Aug 31, 2016 | By Nick
A cement plant in Russia is using a novel 3D printer to recreate the tower from the Winterfell castle from Game of Thrones.
The two-storey security tower will be six meters high and will have a footprint of 6x3m, so it’s a substantial structure that will oversee the plant in Yekateringburg.
It will also showcase the company’s 3D printing skills as it has built the whole tower in situ and now wants to apply these skills to the Russian housing industry.
A Chinese firm recently built an entire villa on site with a 3D printer, so this is not the first building of its type, but this is still an impressive and forward-thinking project with a classical twist.

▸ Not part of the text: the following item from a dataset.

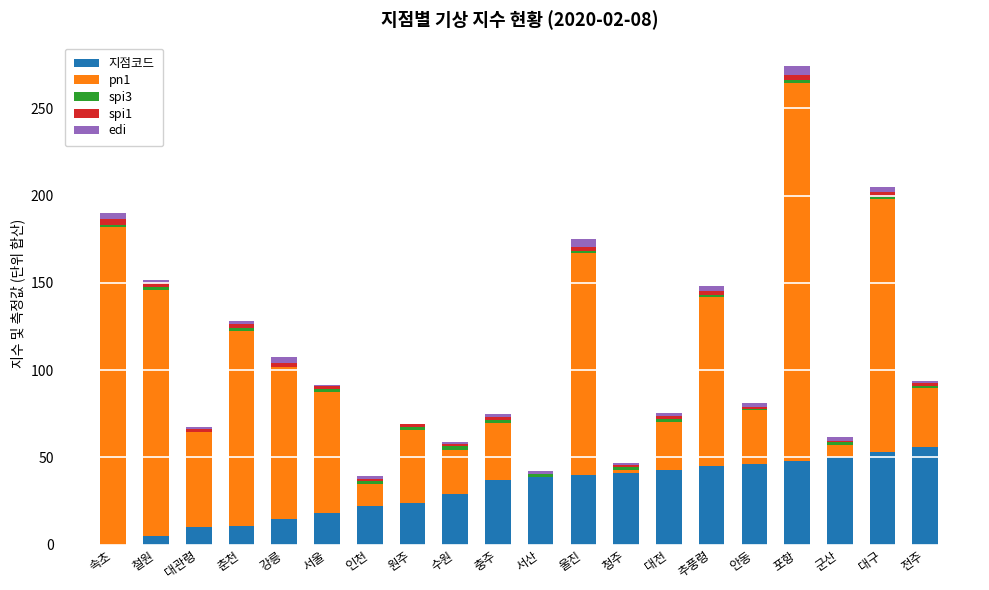

What is the maximum value for 지점코드?

56.0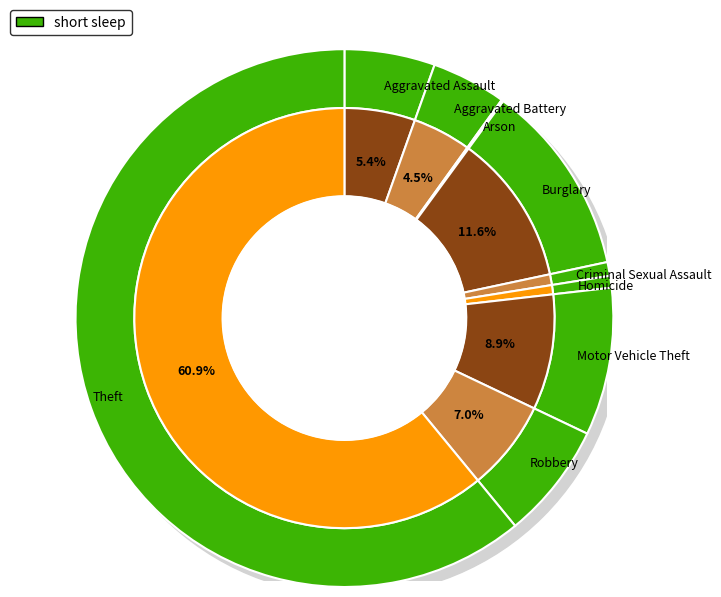

How many slices are in this pie chart?

9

“When watching the first season of Game of Thrones I felt the historical era: the knights, the conquest, the spirit of competition,” said Rinat Brylin, Director General of Ekaterinburg cement plant. “I decided to build a house in the form of a small castle. Of course, I will not go to extremes and decorate all the guards in the knights with swords and shields, but the historical style is something I want to use.”

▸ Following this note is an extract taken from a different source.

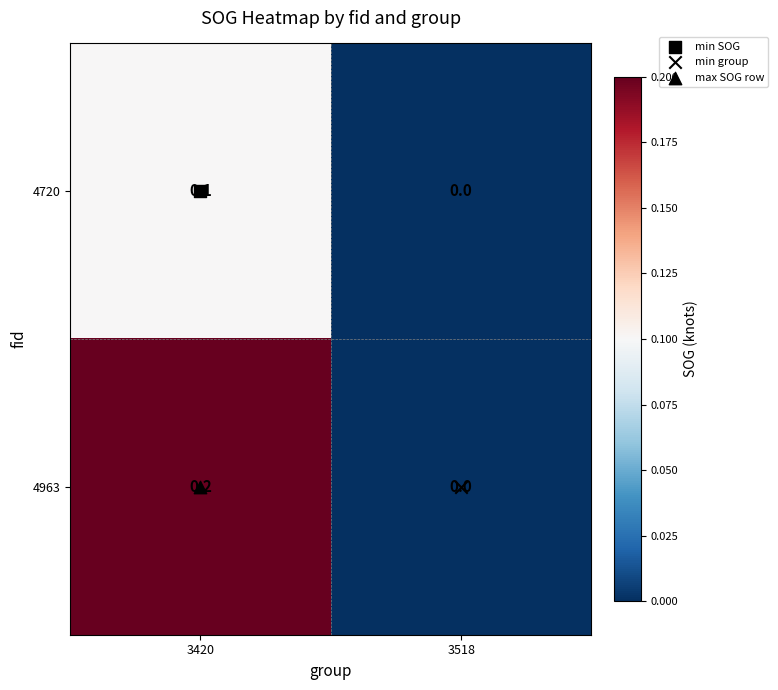

The 4963 series shows 0.1 at 3518. True or false?

False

The Chinese 3D printed house had a distinctly printed look, including ridges in the walls. Brylin even flew out to visit the building and came away distinctly unimpressed. He reckoned the cement mixture was the root cause of the poor finish and he also mentioned a noxious smell due to the chemicals in the cement.
The Russian company wants to use this as a sales tool and is determined to get the details right. In fact, it wants to print walls so smooth that they do not even need plastering.
This would be a major step forward for the 3D printed construction industry. As he has a cement plant that supplies dry mixture to the demanding oil and gas industry on call, Brylin can experiment until he has the perfect 3D printable compound.
The company has opted for the more popular option of a 3D printer head mounted on a robotic arm and it’s huge. It is an impressive 8m tall, 8m long and 4m wide, so construction companies around the world might well be interested in the design.
The company laid traditional foundations, before it brought in the 3D printer. Less than two weeks later, the company had 50cm of tower constructed. “For us it is a holiday,” explained Brylin.
The 3D printer is capable of printing 50cm a day right now and the businessman is confident that, with a little development, he can produce an entire house in a matter of two or three days.
Just four people have worked on the project alongside Brylin himself and this can clearly cut the labor costs and time it takes to build a house. The walls are also built with a lattice structure, which reduces the amount of materials, retains structural integrity and also creates basic insulation from the air trapped in the wall.
The original budget for the project was just $23,000 (1.5 million Rubles). The company has spent twice that on the project, but has learned the painful lessons and is convinced it can build a 150m2 house for $8,000-$10,000 in the future.
Producing the Winterfell-style tower has grabbed the attention of local developers and the company has already entered negotiations with a local developer to 3D print a number of buildings on a 40-hectare site. Brylin suggests they’ll need 6-10 3D printers, one man for each printer to monitor the process and very little else.
This is big news in the Russian construction industry, but it is only suitable for low-rise buildings as things stand. Brylin freely admits that the time it takes to install a crane or other structure means it is simply not cost-effective to use the 3D printer for high-rise construction.
The construction industry could well change beyond recognition in the coming years as 3D printing is slowly working its way into the public consciousness. A 3D printed office was recently installed in Dubai, even though this was printed offsite, and there are a number of new systems that promise on-site construction.
This Russian project is just one hot prospect. The Institute of Advanced Architecture of Catalonia is also working on an army of smaller robots that effectively sit on the wall they are printing, before crawling over the entire structure to fill in the gaps. The institute is also looking at ways to 3D print houses from soil, in situ, which would bring the cost of construction down still further to less than $1000 for the most basic house.
We may have to combine these methods to produce the perfect 3D printed building in situ, but it is a dream that is getting closer by the day. The 3D printed Game of Thrones' tower, meanwhile, should be finished by the end of September and we're looking forward to seeing the finished product.